Settlement Agreements – Common Employer Mistakes

employer and employee shaking hands

Settlement Agreements – Common Employer Mistakes

As an employment lawyer I have acted on both sides of settlement agreements for over 16 years.

They are definitely used a lot more nowadays and why not? They put to bed any stress or anxiety normally for both parties and allow each to move on quickly and painlessly.

Recently however I have come across a number of businesses who in my opinion are making life hard for themselves when using these types of agreement and making errors when producing their own documentation which often is a copy of a previously used document or a mish mash of a number of previously used documents and they are failing to hit the mark.

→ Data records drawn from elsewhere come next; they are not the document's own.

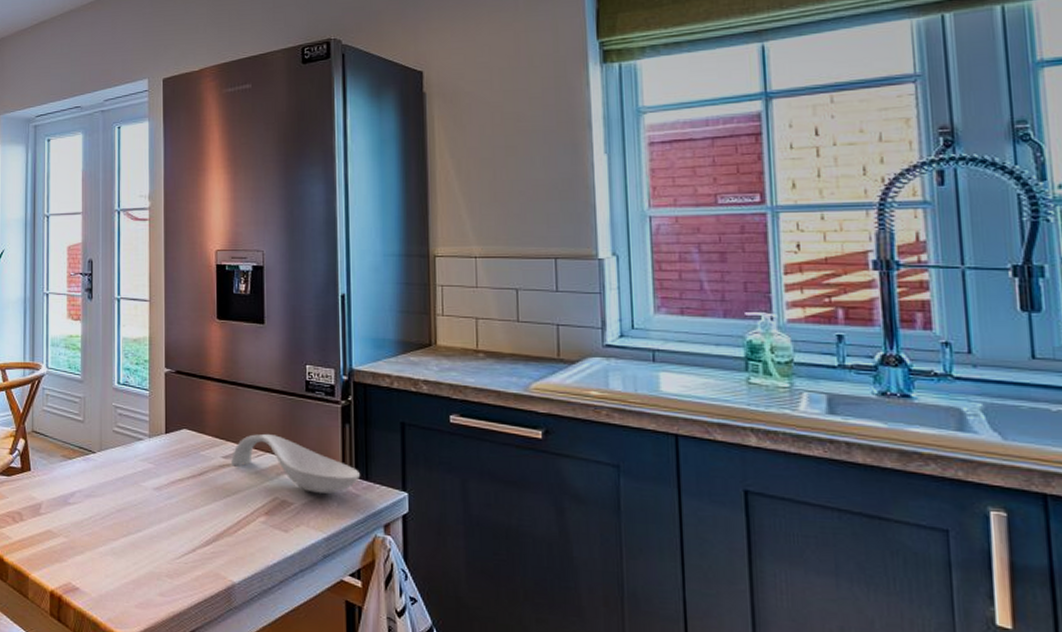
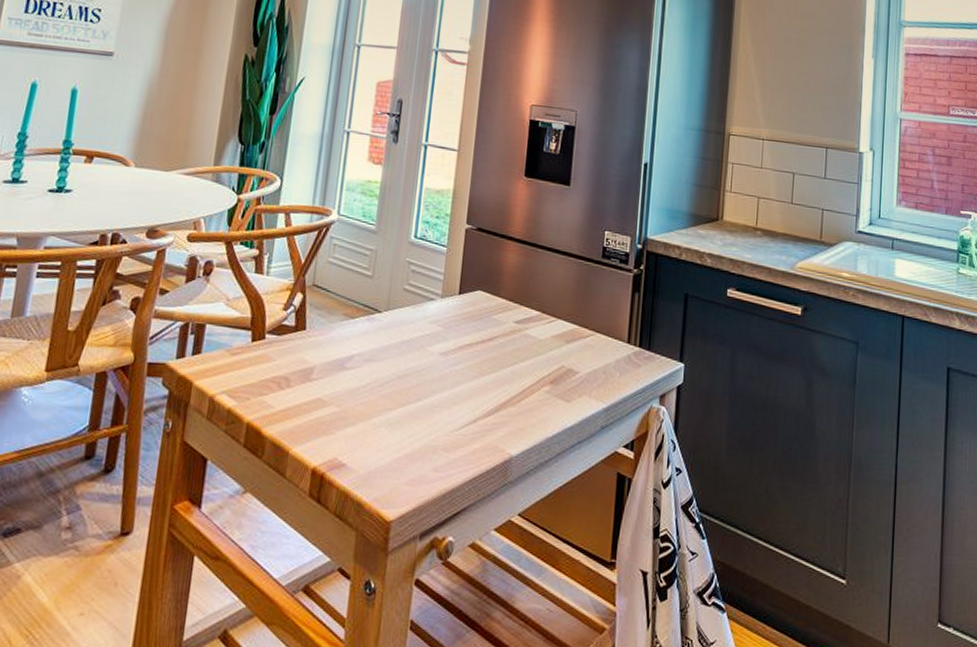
spoon rest: present [231,433,360,494] -> none [522,299,643,363]

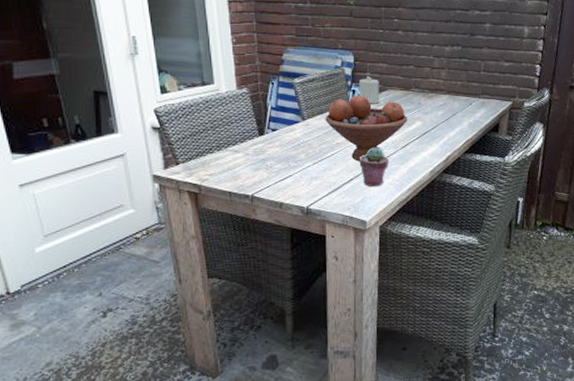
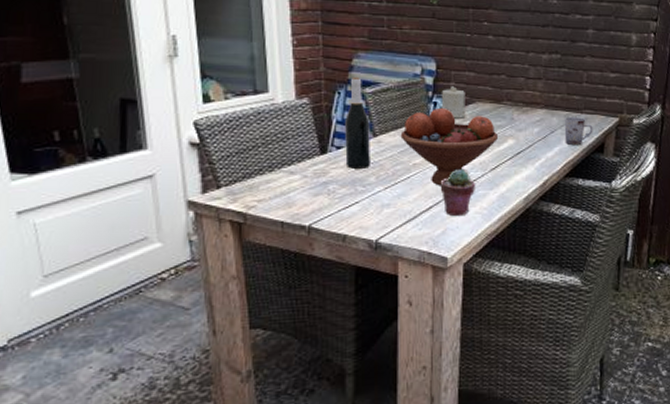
wine bottle: none [278,69,300,148] -> present [345,76,370,169]
cup: none [464,102,489,125] -> present [564,117,593,145]

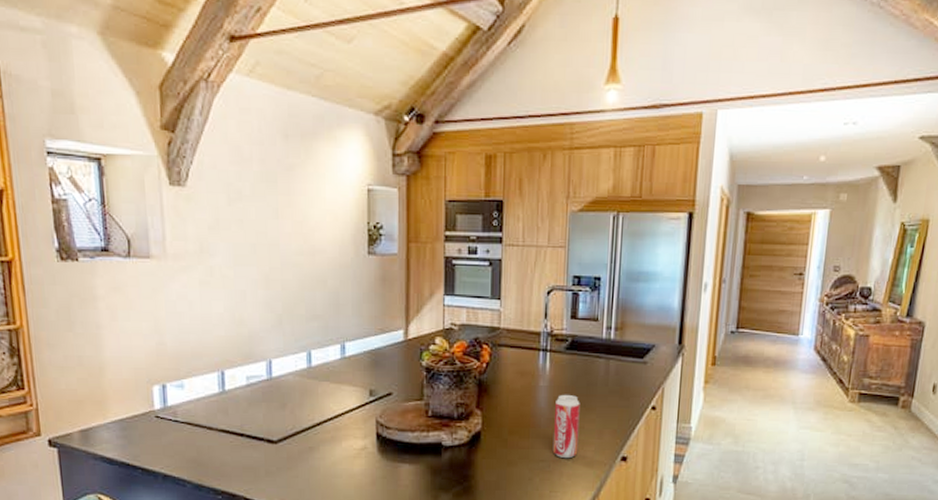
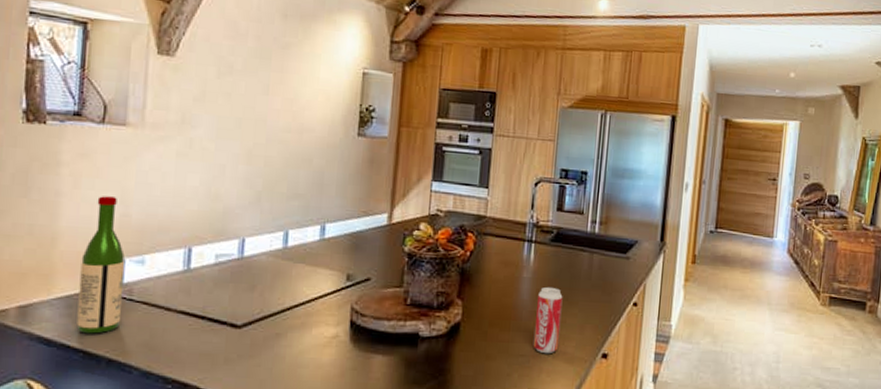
wine bottle: none [128,326,170,453] -> present [76,196,125,334]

If the agreement is not correctly drafted, is it really then protecting the employer as is its intention?

Here is a list of the 5 most common mistakes/ errors I have come across in 2017:-

  1. Not properly representing the terms to the employee when handing the agreement over. For example “here is a package which includes your notice and an ex gratia payment of £20k”. When the employee gets to their representative it appears the agreement is £20k including notice. This gets the parties off on the wrong foot and although easier when handing over the agreement, it causes more longer term pain in terms of negotiations and often increased legal fees for both parties.
  2. Mislabelling notice or payment in lieu as an ex gratia payment. I can't advise on tax but as an employer you should seek proper advice as to the taxable status of any payments under the agreement. A tax indemnity is only worth the value of the person giving it remember.
  3. Agreeing to give a glowing reference but then back tracking on this and giving a basic reference. This causes a lot of upset to employees and makes some totally intransigent. You can only tell the truth in a reference so please don’t make promises you cant keep. 
  4. Not making confidentiality provisions and non- derogatory comment restrictions reciprocal at the outset. Why wouldn’t you do this? Any representative worth their salt for the employee will insist so again save time and cost.
  5. Not considering the situation holistically. For example, the interest of the employee is to move on, mitigate loss and get another role. Have you considered the value of outplacement services? Also do you insist of a provider of your choice or allow the employee to chose someone they are comfortable with? This can have great value to an employee and doesn’t always cost the earth.

So before you draft your next agreement consider all of the above points and if you are not a specialist, take some advice from one. This could save you legal fees and also a higher contribution to the employees and it might also result in a more amicable parting of the ways.